Wilhelmsen Ship Management has strengthened its position in the tanker market with a newly signed agreement to acquire a majority stake in Hamburg-based Ahrenkiel Tankers.
The transaction will result in Wilhelmsen Ship Management taking over the management of five tankers. Wilhelmsen Ship Management will gain 80% ownership of Ahrenkiel Tankers under the deal, with the remaining 20% to be held by existing owners MPC Capital Group. Ahrenkiel Tankers will be rebranded as Barber Ship Management.
It marks the first step by Wilhelmsen Ship Management after its earlier decision to re-enter the tanker segment following a decade-long absence, while also reviving the Barber name that originally formed the basis for the company’s present ship management business.
“This acquisition is a clear statement of our intent to expand in the tanker segment,” says Carl Schou, chief executive officer and president of Wilhelmsen Ship Management.
“Ahrenkiel Tankers has developed a strong reputation for reliable tanker management and represents an ideal fit with Wilhelmsen Ship Management given our common values of environmental responsibility and safety, aligned with a high level of competence,” Schou adds.

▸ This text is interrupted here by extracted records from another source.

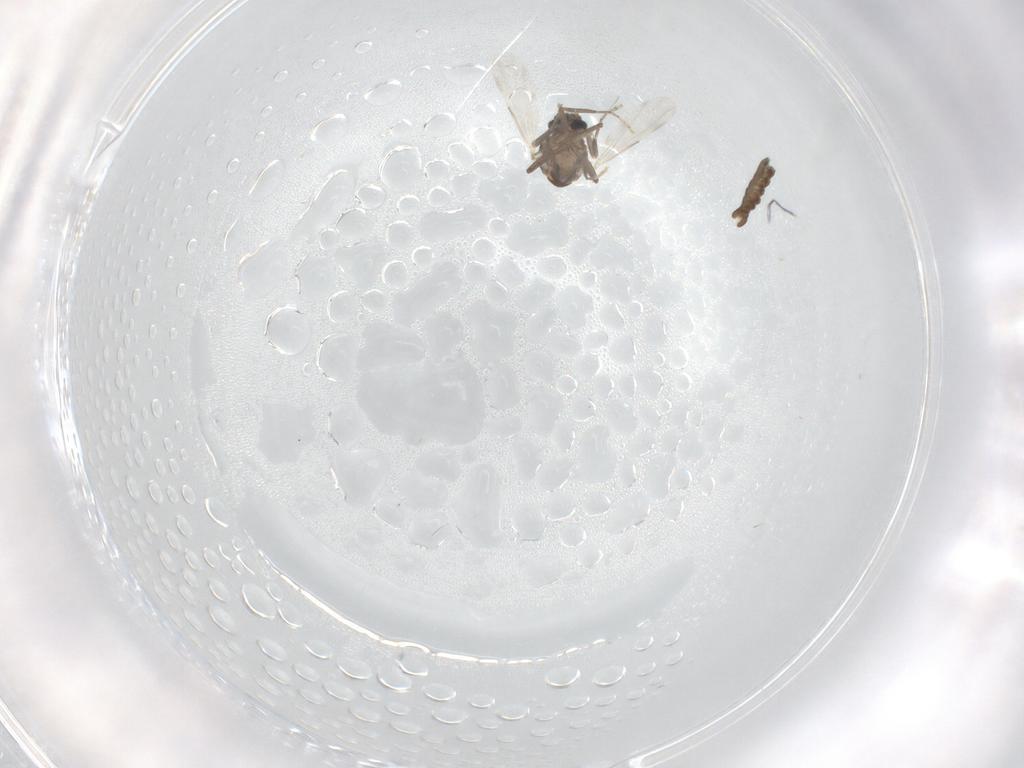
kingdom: Animalia
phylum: Arthropoda
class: Insecta
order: Diptera
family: Ceratopogonidae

"We now look forward to growing in the tanker segment by applying our management expertise that has been proven over many years with a track record of safe, sustainable and cost-effective operations.”
Barber revisited
Wilhelmsen Ship Management was originally named Barber Ship Management Ltd when it was first incorporated in Hong Kong in 1975.

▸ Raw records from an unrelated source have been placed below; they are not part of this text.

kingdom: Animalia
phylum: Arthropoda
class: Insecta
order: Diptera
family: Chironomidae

Wilhelmsen Ship Management exited the tanker market in 2009 with the sale of its former subsidiary International Tanker Management (ITM) but reversed this decision two years ago due to an improved regulatory regime for tankers.
Barber Ship Management will now serve as Wilhelmsen’s new specialised management arm for the tanker segment following the transaction, effective from 1 January this year.
“The tanker market is a very different sector today from what it was more than a decade ago in terms of quality and safety, with much better regulation on the competence side, and this has given us the confidence to mark our re-entry into the business with this key acquisition,” Schou says.